Grand écran: "Joker", un grand film porté par un Joaquin Phoenix magistral (08/10/2019)

maxresdefault.jpgApprenti comédien dans les années 80, Arthur Fleck veut faire du stand up. Au début du film on le voit se maquiller en clown. Devant le miroir, il étire de ses doigts les coins de la bouche, se plaquant sur le visage un sourire forcé. Avant d’affronter la violence de la rue où, pour attirer l’attention, il se tient avec sa pancarte.

Une bande de jeunes décide alors de la lui voler et le jette à terre, s’acharnant sur lui et le rouant de coups. Le début du basculement dans la folie pour Fleck qui, de plus en plus méprisé, humilié, bafoué de tous devient le Joker, un dangereux tueur psychopathe.

Avec ce récit des origines du personnage culte, ennemi juré de Batman le plus dingue des super vilains de Gotham City, Todd Phillips, justement récompensé par le Lion d’Or à Venise signe une grande œuvre, très loin des codes des films de super-héros classiques. L’histoire, implacable, brutale, est servie par une réalisation stylée, froide, précise, sans effets inutilement spectaculaires, en dépit de scènes barbares.

Arthur Fleck vit avec sa mère (qui le surnomme Happy) dans un vieil appartement d’une ville au bord du chaos, malgré les promesses de Thomas Wayne, candidat à la mairie. Todd Phillips décrit une situation où les pauvres, traités comme des parias, sont écrasés par les riches dans un système pourri, cautionné par des médias se cantonnant dans le divertissement futile.

Todd Phillips évoque l’impunité dans laquelle se croient les puissants face aux faibles. Jusqu’à l’inévitable révolte. Socialement très actuel à l’heure où le fossé s’agrandit entre le peuple et les élites, le propos est manifestement destiné à favoriser l’empathie du spectateur pour ce clown triste, personnage hors norme.

Une prestation flippante et poignante

Le réalisateur nous invite à une plongée dérangeante dans l’âme tourmentée et torturée d’Arthur Fleck.
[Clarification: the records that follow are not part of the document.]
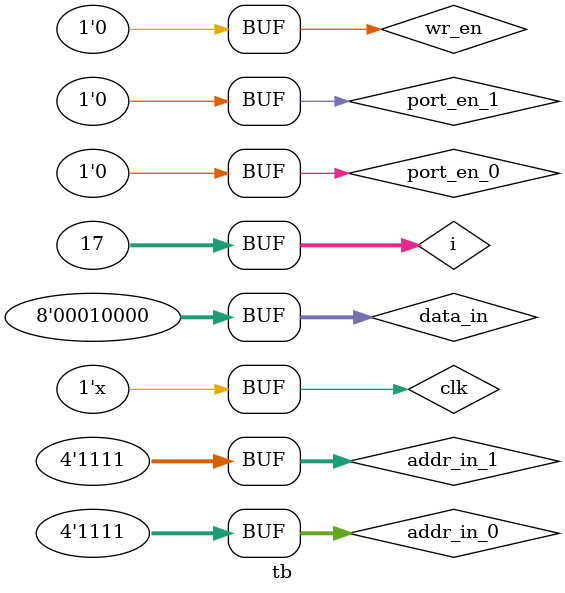
<source format=v>
module tb;

   
    reg clk;
    reg wr_en;
    reg [7:0] data_in;
    reg [3:0] addr_in_0;
    reg [3:0] addr_in_1;
    reg port_en_0;
    reg port_en_1;

   
    wire [7:0] data_out_0;
    wire [7:0] data_out_1;
    
    integer i;

    
    dual_port_ram uut (
        .clk(clk), 
        .wr_en(wr_en), 
        .data_in(data_in), 
        .addr_in_0(addr_in_0), 
        .addr_in_1(addr_in_1), 
        .port_en_0(port_en_0), 
        .port_en_1(port_en_1), 
        .data_out_0(data_out_0), 
        .data_out_1(data_out_1)
    );
    
    always
        #5 clk = ~clk;

    initial begin
       
        clk = 1;
        addr_in_1 = 0;
        port_en_0 = 0;
        port_en_1 = 0;
        wr_en = 0;
        data_in = 0;
        addr_in_0 = 0;  
        #20;
       
        port_en_0 = 1;  
        wr_en = 1;
      for(i=1; i <= 16; i = i + 1) begin
            data_in = i;
            addr_in_0 = i-1;
            #10;
        end
        wr_en = 0;
        port_en_0 = 0;  
        
        port_en_1 = 1;  
        for(i=1; i <= 16; i = i + 1) begin
            addr_in_1 = i-1;
            #10;
        end
        port_en_1 = 0;
    end
      
endmodule

</source>
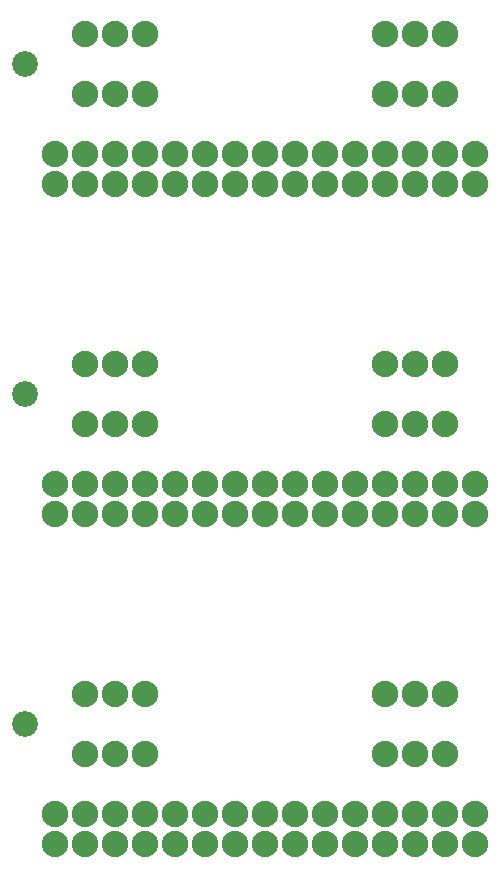
<source format=gbs>
G04 MADE WITH FRITZING*
G04 WWW.FRITZING.ORG*
G04 DOUBLE SIDED*
G04 HOLES PLATED*
G04 CONTOUR ON CENTER OF CONTOUR VECTOR*
%ASAXBY*%
%FSLAX23Y23*%
%MOIN*%
%OFA0B0*%
%SFA1.0B1.0*%
%ADD10C,0.088000*%
%ADD11C,0.085433*%
%LNMASK0*%
G90*
G70*
G54D10*
X608Y921D03*
X708Y921D03*
X808Y921D03*
X1608Y921D03*
X1708Y921D03*
X1808Y921D03*
X1608Y721D03*
X1708Y721D03*
X1808Y721D03*
X1608Y1821D03*
X1708Y1821D03*
X1808Y1821D03*
X1608Y2921D03*
X1708Y2921D03*
X1808Y2921D03*
X608Y721D03*
X708Y721D03*
X808Y721D03*
X608Y1821D03*
X708Y1821D03*
X808Y1821D03*
X608Y2921D03*
X708Y2921D03*
X808Y2921D03*
G54D11*
X408Y821D03*
X408Y1921D03*
X408Y3021D03*
G54D10*
X1908Y1621D03*
X1808Y1621D03*
X1708Y1621D03*
X1608Y1621D03*
X1508Y1621D03*
X1408Y1621D03*
X1308Y1621D03*
X1208Y1621D03*
X1108Y1621D03*
X1008Y1621D03*
X908Y1621D03*
X808Y1621D03*
X708Y1621D03*
X608Y1621D03*
X508Y1621D03*
X1908Y2721D03*
X1808Y2721D03*
X1708Y2721D03*
X1608Y2721D03*
X1508Y2721D03*
X1408Y2721D03*
X1308Y2721D03*
X1208Y2721D03*
X1108Y2721D03*
X1008Y2721D03*
X908Y2721D03*
X808Y2721D03*
X708Y2721D03*
X608Y2721D03*
X508Y2721D03*
X1908Y521D03*
X1808Y521D03*
X1708Y521D03*
X1608Y521D03*
X1508Y521D03*
X1408Y521D03*
X1308Y521D03*
X1208Y521D03*
X1108Y521D03*
X1008Y521D03*
X908Y521D03*
X808Y521D03*
X708Y521D03*
X608Y521D03*
X508Y521D03*
X1908Y1521D03*
X1808Y1521D03*
X1708Y1521D03*
X1608Y1521D03*
X1508Y1521D03*
X1408Y1521D03*
X1308Y1521D03*
X1208Y1521D03*
X1108Y1521D03*
X1008Y1521D03*
X908Y1521D03*
X808Y1521D03*
X708Y1521D03*
X608Y1521D03*
X508Y1521D03*
X1908Y2621D03*
X1808Y2621D03*
X1708Y2621D03*
X1608Y2621D03*
X1508Y2621D03*
X1408Y2621D03*
X1308Y2621D03*
X1208Y2621D03*
X1108Y2621D03*
X1008Y2621D03*
X908Y2621D03*
X808Y2621D03*
X708Y2621D03*
X608Y2621D03*
X508Y2621D03*
X1908Y421D03*
X1808Y421D03*
X1708Y421D03*
X1608Y421D03*
X1508Y421D03*
X1408Y421D03*
X1308Y421D03*
X1208Y421D03*
X1108Y421D03*
X1008Y421D03*
X908Y421D03*
X808Y421D03*
X708Y421D03*
X608Y421D03*
X508Y421D03*
X608Y2021D03*
X708Y2021D03*
X808Y2021D03*
X1608Y2021D03*
X1708Y2021D03*
X1808Y2021D03*
X608Y3121D03*
X708Y3121D03*
X808Y3121D03*
X1608Y3121D03*
X1708Y3121D03*
X1808Y3121D03*
G04 End of Mask0*
M02*
</source>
Même s’il le dépeint comme un psychopathe auteur de crimes affreux, il en fait aussi une icône, un homme attachant, touchant, séduisant, charismatique, glorifiant carrément ses actions abominables, dont le meurtre d’une mère maltraitante. Nous le montrant comme le sauveur de la classe ouvrière de Gotham City, il nous pousse à plaindre cet être immoral.

Joker est porté de bout en bout par un Joaquin Phoenix magistral, à la fois sinistre, effrayant, humain, monstrueux, provoquant. Indéniablement sur la route de l’Oscar, faute de ne pas avoir pu être sacré meilleur comédien à la Mostra, l'opus ayant déjà reçu la médaille suprême.

Grimaçant, mentalement dérangé, décharné, la peau sur les os (il a perdu 25 kilos), sujet à des crises de folie et un rire incontrôlable, symbolique de son mal-être provoqué par une lésion cérébrale, il livre une prestation hallucinante, démente, flippante, perturbante, bluffante, déchirante.

Sa performance extraordinaire a tendance à occulter celle des autres protagonistes. A commencer par celle, pourtant excellente, de Robert De Niro. Sobre, il offre le contrepied parfait à la folle interprétation de Joaquin Phoenix, dans le rôle de Murray Franklin célèbre animateur de talk show, magnat du petit écran proche du personnage incarné par Jerry Lewis dans La valse des pantins de Martin Scorsese.

A l’affiche dans les salles de Suisse romande dès mercredi 9 octobre.